'''

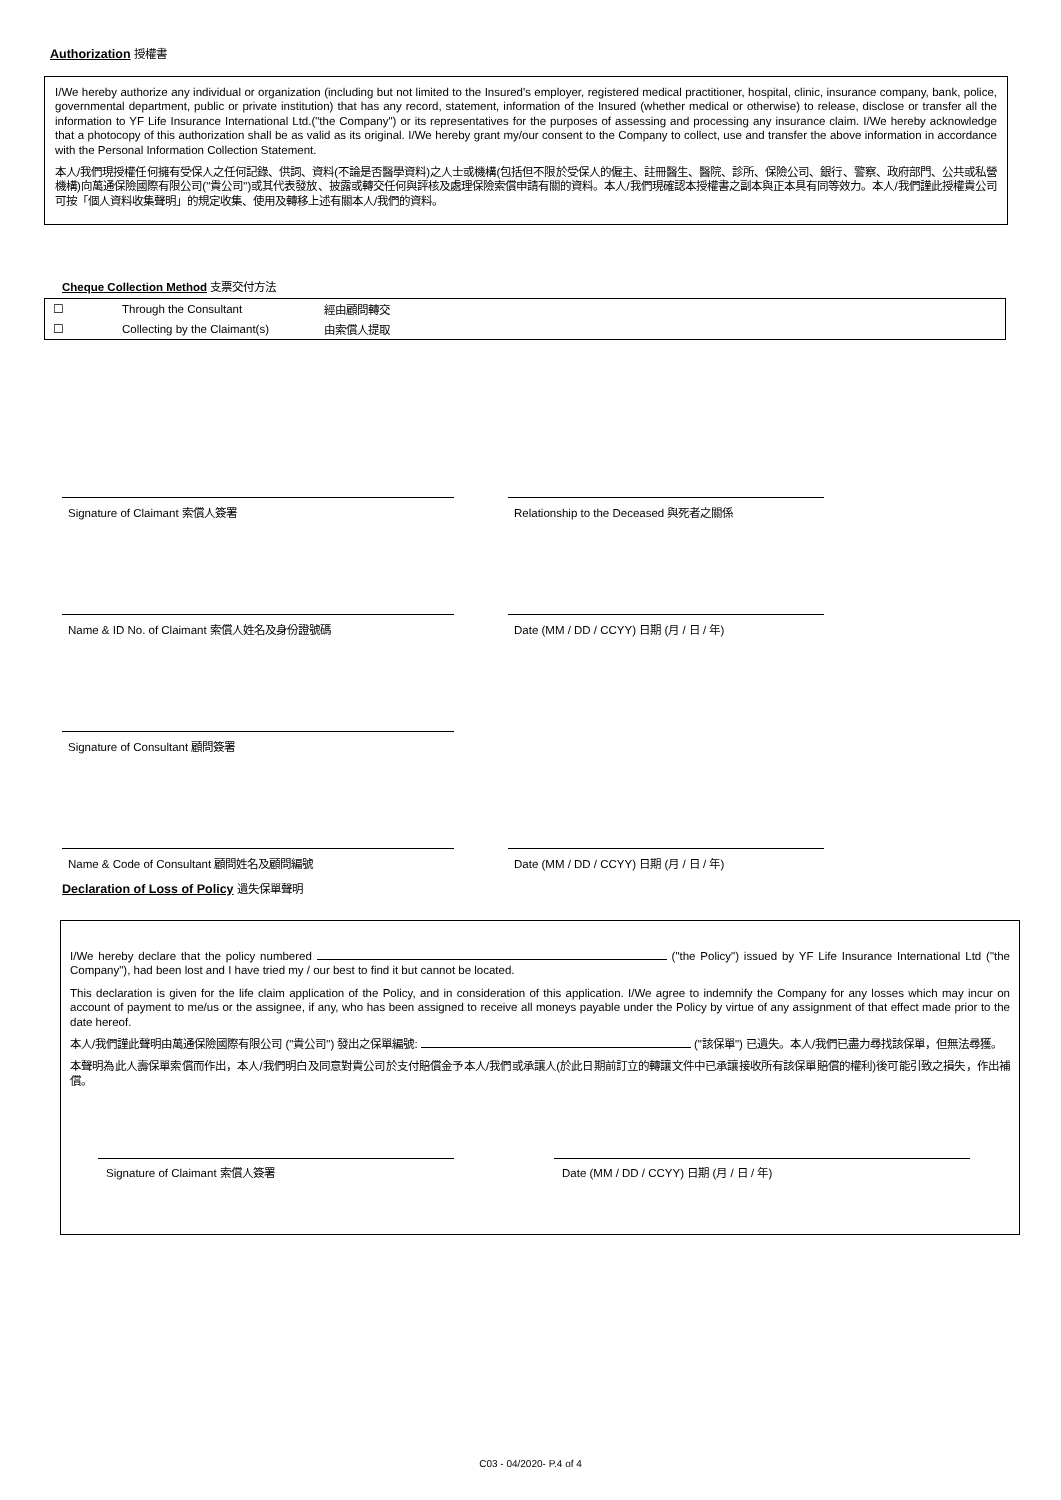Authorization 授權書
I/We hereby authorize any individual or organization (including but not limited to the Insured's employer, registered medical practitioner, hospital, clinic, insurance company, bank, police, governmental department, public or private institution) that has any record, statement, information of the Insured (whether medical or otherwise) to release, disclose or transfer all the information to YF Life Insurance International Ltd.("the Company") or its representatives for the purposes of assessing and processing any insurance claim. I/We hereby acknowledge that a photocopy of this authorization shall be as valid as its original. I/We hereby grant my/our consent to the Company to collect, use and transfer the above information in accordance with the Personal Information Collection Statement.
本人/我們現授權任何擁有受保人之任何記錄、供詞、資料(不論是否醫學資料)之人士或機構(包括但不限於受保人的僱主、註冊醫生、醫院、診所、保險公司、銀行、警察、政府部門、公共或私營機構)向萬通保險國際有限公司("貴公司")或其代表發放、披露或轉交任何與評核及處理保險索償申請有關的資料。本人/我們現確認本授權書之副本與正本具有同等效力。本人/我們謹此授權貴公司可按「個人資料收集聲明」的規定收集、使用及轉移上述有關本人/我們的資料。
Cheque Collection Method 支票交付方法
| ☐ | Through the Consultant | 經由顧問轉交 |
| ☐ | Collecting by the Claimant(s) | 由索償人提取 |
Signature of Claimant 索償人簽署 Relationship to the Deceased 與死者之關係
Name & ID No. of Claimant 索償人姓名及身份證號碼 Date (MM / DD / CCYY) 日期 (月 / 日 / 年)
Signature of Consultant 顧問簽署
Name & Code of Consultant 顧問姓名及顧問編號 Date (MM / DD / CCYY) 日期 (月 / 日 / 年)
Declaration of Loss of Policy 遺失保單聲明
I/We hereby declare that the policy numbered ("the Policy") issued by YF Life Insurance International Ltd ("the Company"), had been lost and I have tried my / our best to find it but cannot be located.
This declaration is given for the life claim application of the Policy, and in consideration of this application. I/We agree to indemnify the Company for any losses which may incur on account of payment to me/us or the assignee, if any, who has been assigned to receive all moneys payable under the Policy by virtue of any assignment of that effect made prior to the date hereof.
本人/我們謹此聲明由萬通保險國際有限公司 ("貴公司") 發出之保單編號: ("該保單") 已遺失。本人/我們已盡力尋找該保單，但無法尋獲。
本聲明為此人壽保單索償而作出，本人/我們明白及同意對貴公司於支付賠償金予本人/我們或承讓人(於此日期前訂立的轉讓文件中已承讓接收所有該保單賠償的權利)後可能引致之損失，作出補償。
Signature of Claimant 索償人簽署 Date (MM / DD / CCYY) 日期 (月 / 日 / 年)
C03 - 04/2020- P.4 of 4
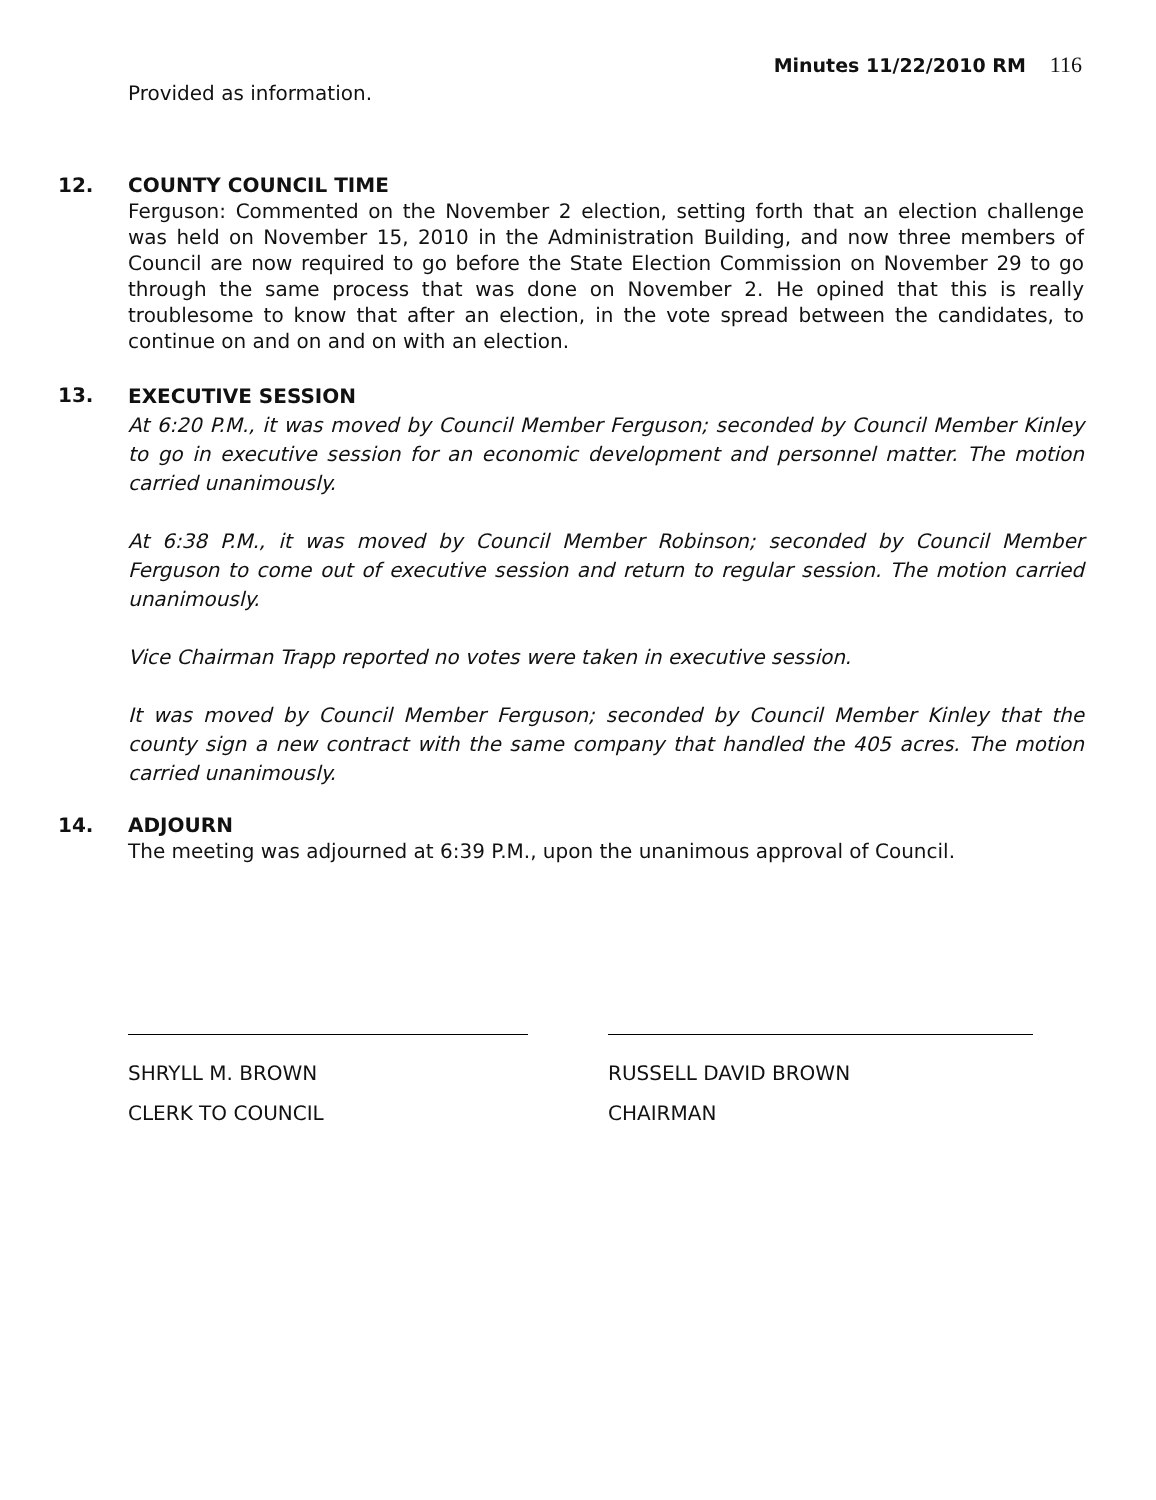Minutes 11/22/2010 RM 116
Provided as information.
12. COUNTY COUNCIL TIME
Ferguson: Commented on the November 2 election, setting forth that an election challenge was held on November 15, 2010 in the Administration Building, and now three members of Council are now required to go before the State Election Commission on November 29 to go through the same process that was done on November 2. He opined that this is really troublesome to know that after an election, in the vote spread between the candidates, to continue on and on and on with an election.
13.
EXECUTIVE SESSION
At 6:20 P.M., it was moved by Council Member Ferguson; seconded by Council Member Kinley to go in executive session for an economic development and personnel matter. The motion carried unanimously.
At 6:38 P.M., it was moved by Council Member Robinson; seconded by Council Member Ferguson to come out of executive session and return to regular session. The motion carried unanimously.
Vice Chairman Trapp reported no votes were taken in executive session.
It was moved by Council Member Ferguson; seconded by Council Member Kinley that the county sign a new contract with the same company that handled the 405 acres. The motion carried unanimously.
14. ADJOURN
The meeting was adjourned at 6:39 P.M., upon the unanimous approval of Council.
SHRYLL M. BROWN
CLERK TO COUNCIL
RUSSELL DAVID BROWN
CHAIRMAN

'''

Pictures are not part of the copy. Restate everything else in the listing word for word.

Authorization 授權書
I/We hereby authorize any individual or organization (including but not limited to the Insured's employer, registered medical practitioner, hospital, clinic, insurance company, bank, police, governmental department, public or private institution) that has any record, statement, information of the Insured (whether medical or otherwise) to release, disclose or transfer all the information to YF Life Insurance International Ltd.("the Company") or its representatives for the purposes of assessing and processing any insurance claim. I/We hereby acknowledge that a photocopy of this authorization shall be as valid as its original. I/We hereby grant my/our consent to the Company to collect, use and transfer the above information in accordance with the Personal Information Collection Statement.
本人/我們現授權任何擁有受保人之任何記錄、供詞、資料(不論是否醫學資料)之人士或機構(包括但不限於受保人的僱主、註冊醫生、醫院、診所、保險公司、銀行、警察、政府部門、公共或私營機構)向萬通保險國際有限公司("貴公司")或其代表發放、披露或轉交任何與評核及處理保險索償申請有關的資料。本人/我們現確認本授權書之副本與正本具有同等效力。本人/我們謹此授權貴公司可按「個人資料收集聲明」的規定收集、使用及轉移上述有關本人/我們的資料。
Cheque Collection Method 支票交付方法
| ☐ | Through the Consultant | 經由顧問轉交 |
| ☐ | Collecting by the Claimant(s) | 由索償人提取 |
Signature of Claimant 索償人簽署 Relationship to the Deceased 與死者之關係
Name & ID No. of Claimant 索償人姓名及身份證號碼 Date (MM / DD / CCYY) 日期 (月 / 日 / 年)
Signature of Consultant 顧問簽署
Name & Code of Consultant 顧問姓名及顧問編號 Date (MM / DD / CCYY) 日期 (月 / 日 / 年)
Declaration of Loss of Policy 遺失保單聲明
I/We hereby declare that the policy numbered ("the Policy") issued by YF Life Insurance International Ltd ("the Company"), had been lost and I have tried my / our best to find it but cannot be located.
This declaration is given for the life claim application of the Policy, and in consideration of this application. I/We agree to indemnify the Company for any losses which may incur on account of payment to me/us or the assignee, if any, who has been assigned to receive all moneys payable under the Policy by virtue of any assignment of that effect made prior to the date hereof.
本人/我們謹此聲明由萬通保險國際有限公司 ("貴公司") 發出之保單編號: ("該保單") 已遺失。本人/我們已盡力尋找該保單，但無法尋獲。
本聲明為此人壽保單索償而作出，本人/我們明白及同意對貴公司於支付賠償金予本人/我們或承讓人(於此日期前訂立的轉讓文件中已承讓接收所有該保單賠償的權利)後可能引致之損失，作出補償。
Signature of Claimant 索償人簽署 Date (MM / DD / CCYY) 日期 (月 / 日 / 年)
C03 - 04/2020- P.4 of 4
Minutes 11/22/2010 RM 116
Provided as information.
12. COUNTY COUNCIL TIME
Ferguson: Commented on the November 2 election, setting forth that an election challenge was held on November 15, 2010 in the Administration Building, and now three members of Council are now required to go before the State Election Commission on November 29 to go through the same process that was done on November 2. He opined that this is really troublesome to know that after an election, in the vote spread between the candidates, to continue on and on and on with an election.
13.
EXECUTIVE SESSION
At 6:20 P.M., it was moved by Council Member Ferguson; seconded by Council Member Kinley to go in executive session for an economic development and personnel matter. The motion carried unanimously.
At 6:38 P.M., it was moved by Council Member Robinson; seconded by Council Member Ferguson to come out of executive session and return to regular session. The motion carried unanimously.
Vice Chairman Trapp reported no votes were taken in executive session.
It was moved by Council Member Ferguson; seconded by Council Member Kinley that the county sign a new contract with the same company that handled the 405 acres. The motion carried unanimously.
14. ADJOURN
The meeting was adjourned at 6:39 P.M., upon the unanimous approval of Council.
SHRYLL M. BROWN
CLERK TO COUNCIL
RUSSELL DAVID BROWN
CHAIRMAN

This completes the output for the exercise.